Dans les années 1860, lors de ses vacances à Saint-Porchaire chez sa sœur Marie, Julien Viaud, adolescent, futur Pierre Loti, s’échappait sur le domaine de La Roche Courbon.
Ce lieu, sur les bords d’un cours d’eau le Bruant enchassé entre deux falaises fut de tout temps choisi par l’homme depuis l’époque Moustérienne (-120 000 ans). À Romette, subsistent l’enceinte d’un village gallo-romain, des tombes mérovingiennes et les restes d’un mur du XIe siècle.
Après trois siècles de conflits avec les Anglais, impossible, vers 1475, pour Jehan II de Latour de ne pas construire un château défensif. Au nord en avant-poste la tour de la Fuye monte la garde et la forteresse construite en forme de triangle sur un éperon rocheux est naturellement défendue par le marais. Elle est composée de deux logis avec quatre puissantes tours et un donjon massif.
Jacques de Courbon épouse Jeanne de Gombaud en 1595 libèrant Romette d’une indivision de cent treize ans. La Roche Courbon sera désormais son nom..
Dans la deuxième moitié du XVIIe siècle, Jean-Louis de Courbon petit-fils de Jacques va créer de superbes jardins à la française arrêtés à l’ouest par le Bruant et développés sur l’esplanade entre deux pavillons Louis XIII.
Le château est à l’apogée de sa beauté, de larges fenêtres ont été percées, un balcon construit en avancée et un escalier à double paliers descend vers les jardins. Les de Courbon vivant près de Paris à la cour du Roi, leurs beaux jardins tombent petit à petit dans l’oubli…

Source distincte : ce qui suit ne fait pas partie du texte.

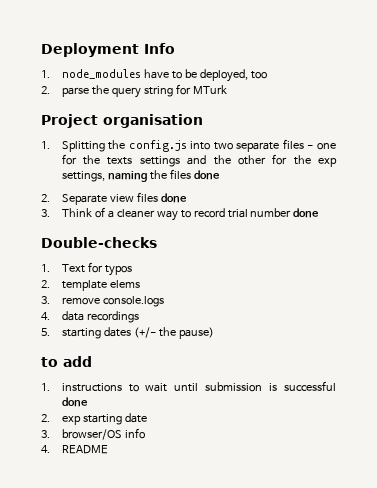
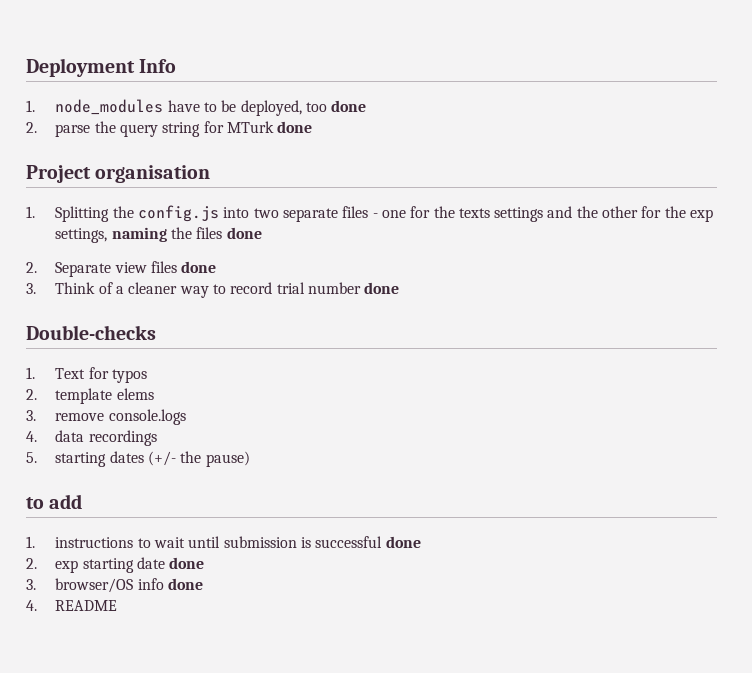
(267, 75) none -> [331,100,367,112] done
(227, 89) none -> [277,121,313,133] done
(147, 418) none -> [169,557,205,569] done
(145, 433) none -> [167,578,203,590] done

Un document datant de 1710 de l’architecte militaire de Louis XIV montre que le corps de logis Est et deux puissantes tours n’existent plus.
En 1785 Le Marquis Sophie-Jacques de Courbon Blénac reprend le bien familial et n’ayant pas émigré, le château n’est pas vendu comme bien national, à la Révolution. Sa fille vendra le domaine aux enchères en 1817 et le long sommeil du château durera jusqu’au XXe siècle.
Le 21 octobre 1908 dans Le Figaro, Pierre Loti écrit : « Qui va sauver de la mort une forêt avec son château féodal campé au milieu, une forêt dont personne ne sait plus l’âge ».
C’est en 1920 que le Saintongeois Paul Chénereau (1869-1967) polytechnicien, passionné d’art va mener de front son industrie de conserves alimentaires à Rochefort et Madagascar et la Société du Domaine de La Roche Courbon, fondé en 1925 avec son père et l’un de ses frères. De 1928 à 1939 pour la création du jardin à la française, l’architecte-paysagiste Ferdinand Duprat (1887-1976) fait prolonger par le creusement d’une pièce d’eau la construction d’un embarcadère en aval des jardins et la création d’une cascade appuyée sur la colline. Également la remise en état du château n’omettra pas le cabinet des peintures du XVIIe, la Chapelle, ni un théâtre nouvellement créé. Le château se verra classé pour partie aux Monuments Historiques en 1925 puis en 1946 dans son ensemble (Château, jardin et parc)..
En 1967, Paul Chénereau laisse à ses enfants Marie-Jeanne et Jacques Badois, centralien, la charge du domaine. Trois campagnes de restaurations des tours nord et sud, du corps de logis et des communs dont la grange de 750 m2 dévastée par un terrible incendie en 1990, auront duré de 2003 à 2010. De plus la seule nuit du 26 au 27 décembre 1999 des vents à 220 km|h ont détruits environ 90 ha sur les 150 ha de la forêt.
Un chantier titanesque, étalé sur vingt-cinq ans de 1976 à 2000, est engagé pour mettre en place les 2500 pieux enfoncés jusqu’à 8 et 13 m de profondeur. en effet, il aura suffi de vingt ans pour que les marais deviennent les ennemis des jardins. Tout s’affaisse, allées et arbustes compris à raison de 8 cm par an. Seule solution trouvée par Jacques Badois et son épouse Christine Sebert, reconstruire les jardins sur pilotis. La Direction Régionale des Affaires Culturelles, le Conseil Régional de Poitou-Charentes et le Conseil Général de Charente-Maritime auront contribué au financement de ce sauvetage.
Laissons conclure le marin, le poète et académicien que fut Pierre Loti « Je m’en suis allé par toute la terre…. me disant à chaque fois que rien des lointains pays, n’était plus reposant ni plus beau que ce coin si ignoré de notre Saintonge ».